There’s a bizarre and gruesome church in Rome that is just perfect for getting in the Halloween spirit, so I recently dragged some friends there on their first full day in Rome. Santo Stefano Rotondo (Saint Stephen in the Round) is (surprise!) a round church dedicated to Saint Stephen, the first Christian martyr. Also known as Hungary’s national church in Rome, the dedication pays homage to Stephen I, King of Hungary, who “brought” Christianity to his kingdom (also known as forcibly converting the locals), and was later canonized for doing so.
The church dates from the 5th Century, and was the first round church in Rome, modeled after the original Church of the Holy Sepulchre in Jerusalem. The facade gives away nothing about the horrors to be found inside.
Indeed, the church itself is lovely, and graceful.
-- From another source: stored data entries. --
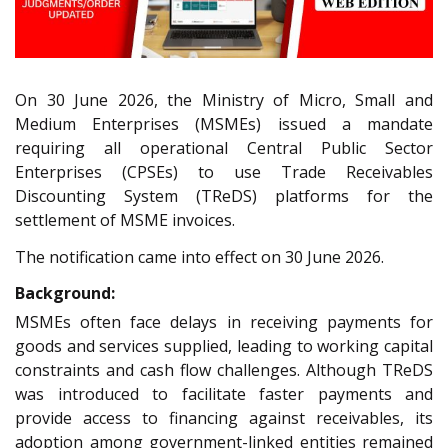
On 30 June 2026, the Ministry of Micro, Small and
Medium Enterprises (MSMEs) issued a mandate
requiring all operational Central Public Sector
Enterprises (CPSEs) to use Trade Receivables
Discounting System (TReDS) platforms for the
settlement of MSME invoices.
The notification came into effect on 30 June 2026.
Background:
MSMEs often face delays in receiving payments for
goods and services supplied, leading to working capital
constraints and cash flow challenges. Although TReDS
was introduced to facilitate faster payments and
provide access to financing against receivables, its
adoption among government-linked entities remained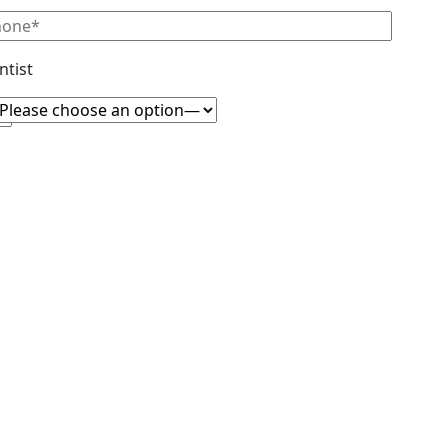
ntist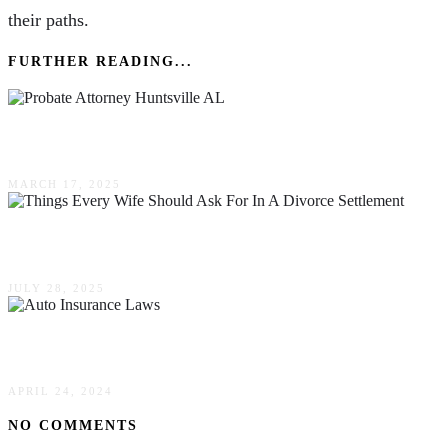
their paths.
FURTHER READING...
The Silent Pitfalls Of DIY Probate Without A Pr
MARCH 17, 2025
8 Things Every Wife Should Ask For In A Divorc
JULY 28, 2025
Comparing No-Fault & Fault States: Auto Insur
APRIL 24, 2024
NO COMMENTS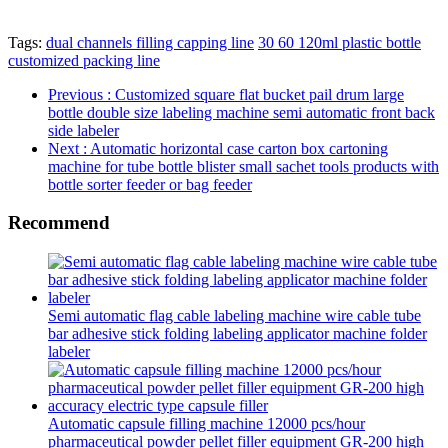
Tags:
dual channels filling capping line
30 60 120ml plastic bottle
customized packing line
Previous
: Customized square flat bucket pail drum large
bottle double size labeling machine semi automatic front back
side labeler
Next
: Automatic horizontal case carton box cartoning
machine for tube bottle blister small sachet tools products with
bottle sorter feeder or bag feeder
Recommend
Semi automatic flag cable labeling machine wire cable tube
bar adhesive stick folding labeling applicator machine folder
labeler
Automatic capsule filling machine 12000 pcs/hour
pharmaceutical powder pellet filler equipment GR-200 high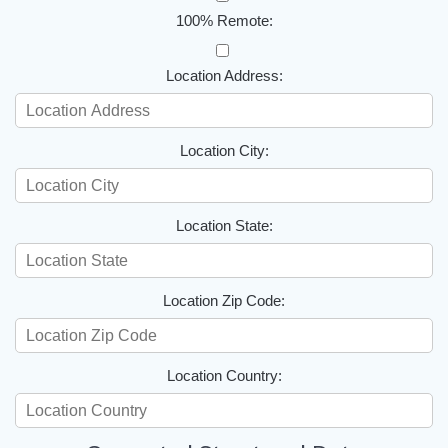
100% Remote:
Location Address:
Location City:
Location State:
Location Zip Code:
Location Country: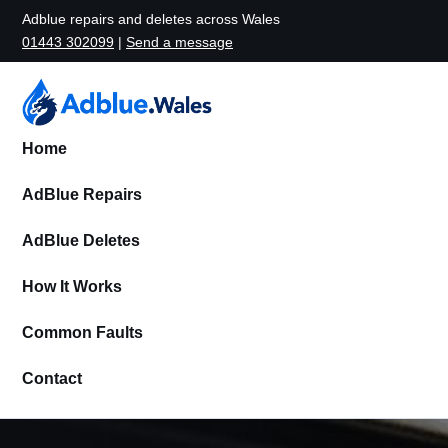
Adblue repairs and deletes across Wales
01443 302099
|
Send a message
Home
AdBlue Repairs
AdBlue Deletes
How It Works
Common Faults
Contact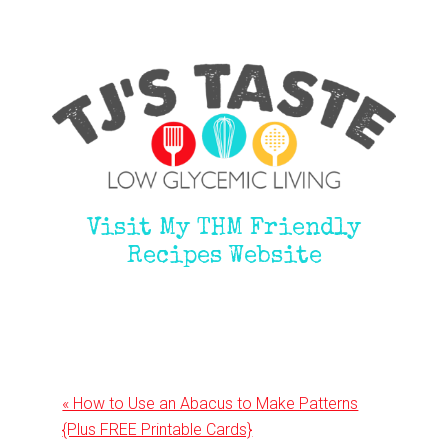
Visit My THM Friendly
Recipes Website
Previous
« How to Use an Abacus to Make Patterns
Post:
{Plus FREE Printable Cards}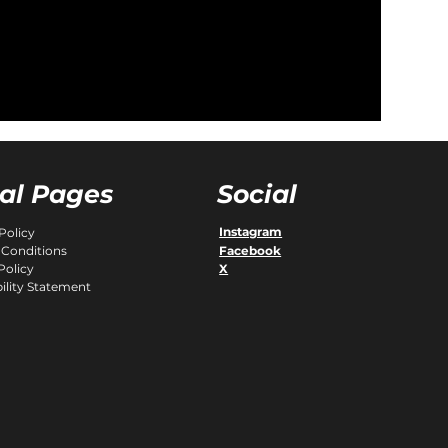
al Pages
Social
Instagram
Policy
Facebook
 Conditions
Policy
X
ility Statement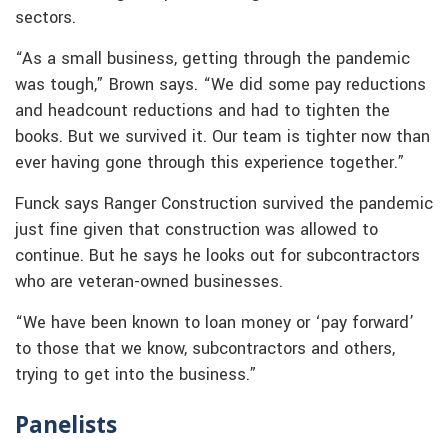
sectors.
“As a small business, getting through the pandemic
was tough,” Brown says. “We did some pay reductions
and headcount reductions and had to tighten the
books. But we survived it. Our team is tighter now than
ever having gone through this experience together.”
Funck says Ranger Construction survived the pandemic
just fine given that construction was allowed to
continue. But he says he looks out for subcontractors
who are veteran-owned businesses.
“We have been known to loan money or ‘pay forward’
to those that we know, subcontractors and others,
trying to get into the business.”
Panelists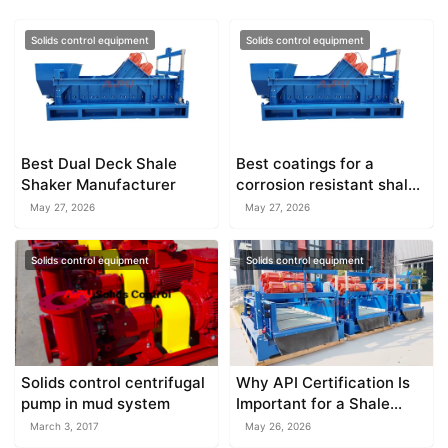
Solids control equipment
Solids control equipment
Best Dual Deck Shale
Best coatings for a
Shaker Manufacturer
corrosion resistant shale
shaker
May 27, 2026
May 27, 2026
Solids control equipment
Solids control equipment
Solids control centrifugal
Why API Certification Is
pump in mud system
Important for a Shale
Shaker Factory
March 3, 2017
May 26, 2026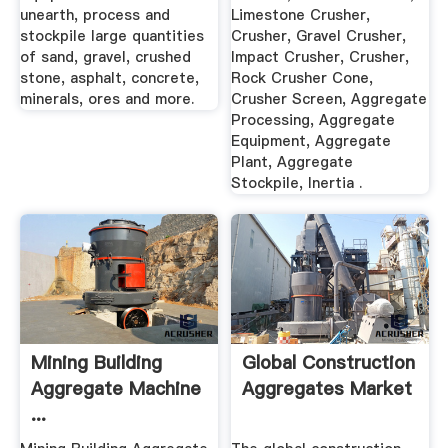
unearth, process and
Limestone Crusher,
stockpile large quantities
Crusher, Gravel Crusher,
of sand, gravel, crushed
Impact Crusher, Crusher,
stone, asphalt, concrete,
Rock Crusher Cone,
minerals, ores and more.
Crusher Screen, Aggregate
Processing, Aggregate
Equipment, Aggregate
Plant, Aggregate
Stockpile, Inertia .
Mining Building
Global Construction
Aggregate Machine
Aggregates Market
...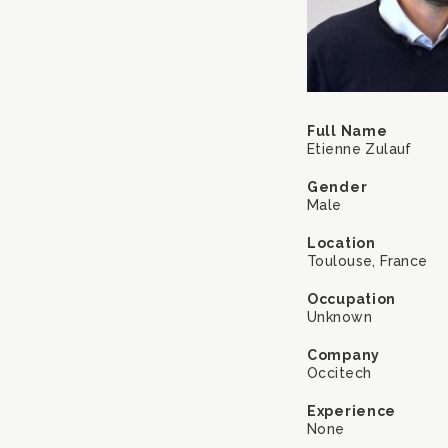
Full Name
Etienne Zulauf
Gender
Male
Location
Toulouse, France
Occupation
Unknown
Company
Occitech
Experience
None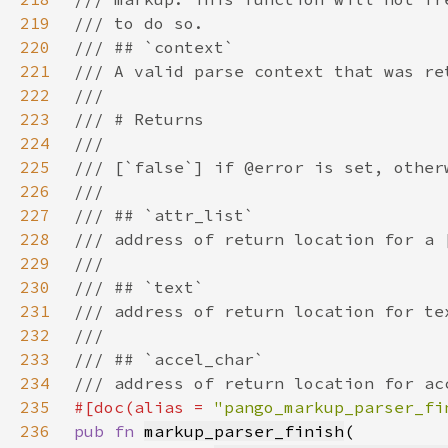
219
220
221
222
223
224
225
226
227
228
229
230
231
232
233
234
235
#[doc(alias = 
"pango_markup_parser_fi
236
pub fn 
markup_parser_finish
Then you get to the ring that runs around the church. In the 16th Century, it was decorated with frescoes depicting the martyrdom of various saints — in horrific detail — depicting cruel and painful deaths. There’s also a helpful description (in Latin and Italian) of the respective Roman emperor who ordered the torture and execution of each saint, as well as a Bible quote. The faithful — usually illiterate — would know the identity of the saint depicted based on the particular method of torture, such as Saint Stephen being stoned to death:
The crucifixion of Saint Peter (he asked to be crucified upside-down since he saw himself unworthy to be crucified in the same manner as Jesus).
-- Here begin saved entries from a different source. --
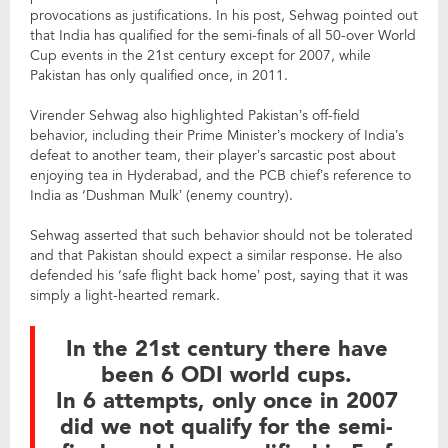
provocations as justifications. In his post, Sehwag pointed out
that India has qualified for the semi-finals of all 50-over World
Cup events in the 21st century except for 2007, while
Pakistan has only qualified once, in 2011.
Virender Sehwag also highlighted Pakistan’s off-field
behavior, including their Prime Minister’s mockery of India’s
defeat to another team, their player’s sarcastic post about
enjoying tea in Hyderabad, and the PCB chief’s reference to
India as ‘Dushman Mulk’ (enemy country).
Sehwag asserted that such behavior should not be tolerated
and that Pakistan should expect a similar response. He also
defended his ‘safe flight back home’ post, saying that it was
simply a light-hearted remark.
In the 21st century there have
been 6 ODI world cups.
In 6 attempts, only once in 2007
did we not qualify for the semi-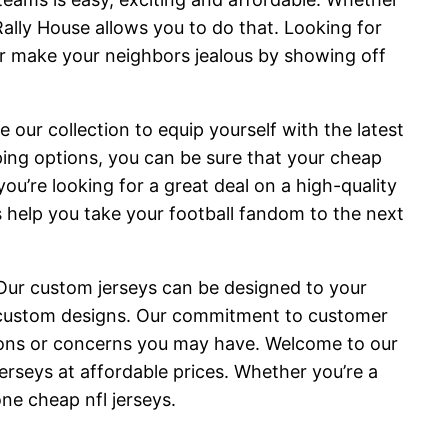
 Rally House allows you to do that. Looking for
or make your neighbors jealous by showing off
e our collection to equip yourself with the latest
ping options, you can be sure that your cheap
ou’re looking for a great deal on a high-quality
s help you take your football fandom to the next
 Our custom jerseys can be designed to your
 custom designs. Our commitment to customer
tions or concerns you may have. Welcome to our
jerseys at affordable prices. Whether you’re a
ne cheap nfl jerseys.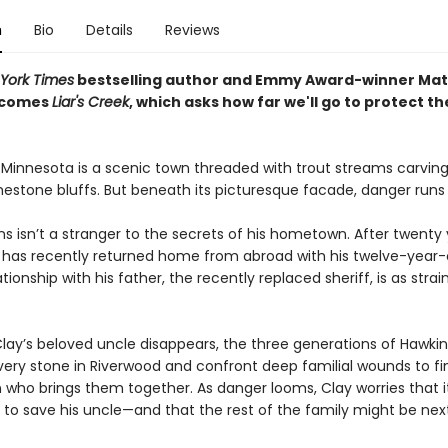
n
Bio
Details
Reviews
York Times
bestselling author and Emmy Award-winner Mat
 comes
Liar's Creek
, which asks how far we'll go to protect t
 Minnesota is a scenic town threaded with trout streams carving
mestone bluffs. But beneath its picturesque facade, danger run
s isn’t a stranger to the secrets of his hometown. After twenty
 has recently returned home from abroad with his twelve-year-o
ationship with his father, the recently replaced sheriff, is as stra
lay’s beloved uncle disappears, the three generations of Hawki
very stone in Riverwood and confront deep familial wounds to fi
 who brings them together. As danger looms, Clay worries that i
 to save his uncle—and that the rest of the family might be next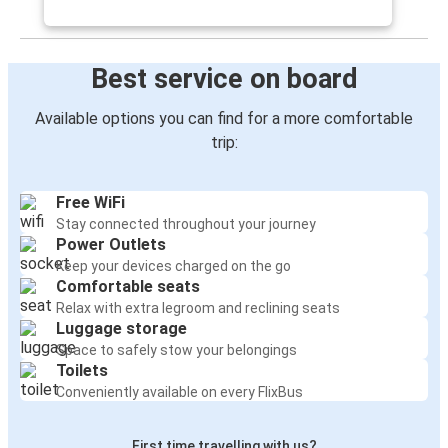
Best service on board
Available options you can find for a more comfortable
trip:
Free WiFi
Stay connected throughout your journey
Power Outlets
Keep your devices charged on the go
Comfortable seats
Relax with extra legroom and reclining seats
Luggage storage
Space to safely stow your belongings
Toilets
Conveniently available on every FlixBus
First time travelling with us?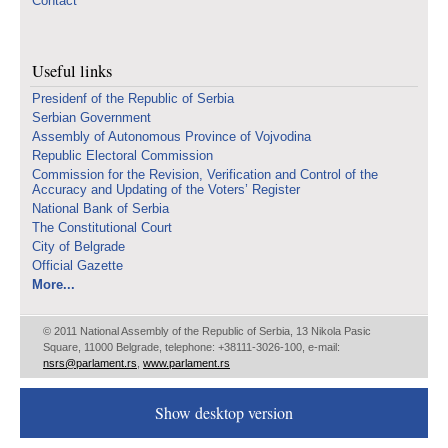
Contact
Useful links
Presidenf of the Republic of Serbia
Serbian Government
Assembly of Autonomous Province of Vojvodina
Republic Electoral Commission
Commission for the Revision, Verification and Control of the
Accuracy and Updating of the Voters’ Register
National Bank of Serbia
The Constitutional Court
City of Belgrade
Official Gazette
More...
© 2011 National Assembly of the Republic of Serbia, 13 Nikola Pasic
Square, 11000 Belgrade, telephone: +38111-3026-100, e-mail:
nsrs@parlament.rs
,
www.parlament.rs
Show desktop version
And a multitude of other horrible deaths…
And, a personal favorite:
There are also some additional things that are special about this church, such as the tomb of Irish king Donough O’Brien (who died in Rome in 1064 while on a pilgrimage), and the chair of Pope Gregory the Great from the 6th Century. Oh, there’s also a temple to the pagan god Mithras in the basement. In my opinion, though, these all pale in comparison to the horribly gruesome frescoes. But hey, happy Halloween everyone!